Leopold, 69, spent much of that time at the judge’s bench with his attorneys, listening intently and taking notes.

The courtroom was filled with the potential jurors and about a dozen members of the press. Security was heavy, with two uniformed guards and a plainclothes officer present at all times.

Late in the day, Judge Dennis M. Sweeney told a second group of about 100 potential jurors that they may need to return Thursday afternoon.

The long-awaited trial is getting underway nearly a year after the second-term Republican was indicted on four counts of misconduct and one count of fraudulently misappropriating county funds, charges that carry a maximum sentence of five years.

The charges stem from alleged misuse of his security detail to ferry him to sexual encounters, to accompany him while he ripped down an opponent’s campaign signs, and to keep his mistress and live-in girlfriend from running into each other at a hospital where he was resting after back surgery.

The indictment also alleges he had protection officers compile dossiers on potential political rivals and critics.

Leopold is also the subject of two sex discrimination lawsuits filed by former female employees and another suit filed by the ACLU of Maryland over the dossiers.

He has denied wrongdoing.

When the court recessed for the day, television cameras from several local news outlets waited patiently for Leopold to emerge.

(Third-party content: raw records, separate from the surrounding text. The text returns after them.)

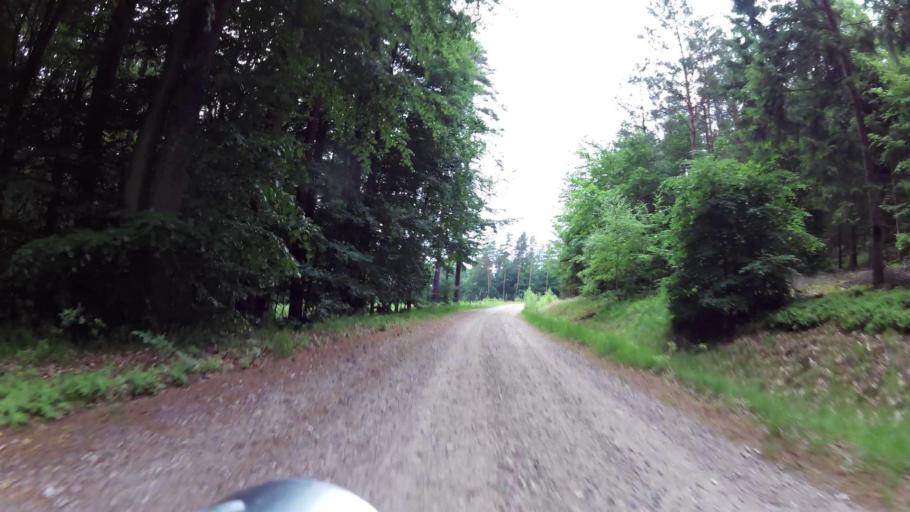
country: PL
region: West Pomeranian Voivodeship
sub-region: Powiat szczecinecki
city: Bialy Bor
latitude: 53.9348
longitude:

After 20 minutes, reporters were getting discouraged, worried that he chose a back exit.

A reporter for WBAL (Channel 11) in Baltimore tried to buck up his crew, saying, “He loves the spotlight!”

After 10 more minutes passed with no Leopold, someone said what everyone was thinking: “This is getting old.”

The trial is scheduled to last two weeks and is expected to rely heavily on witness testimony. It resumes Thursday at 8 a.m.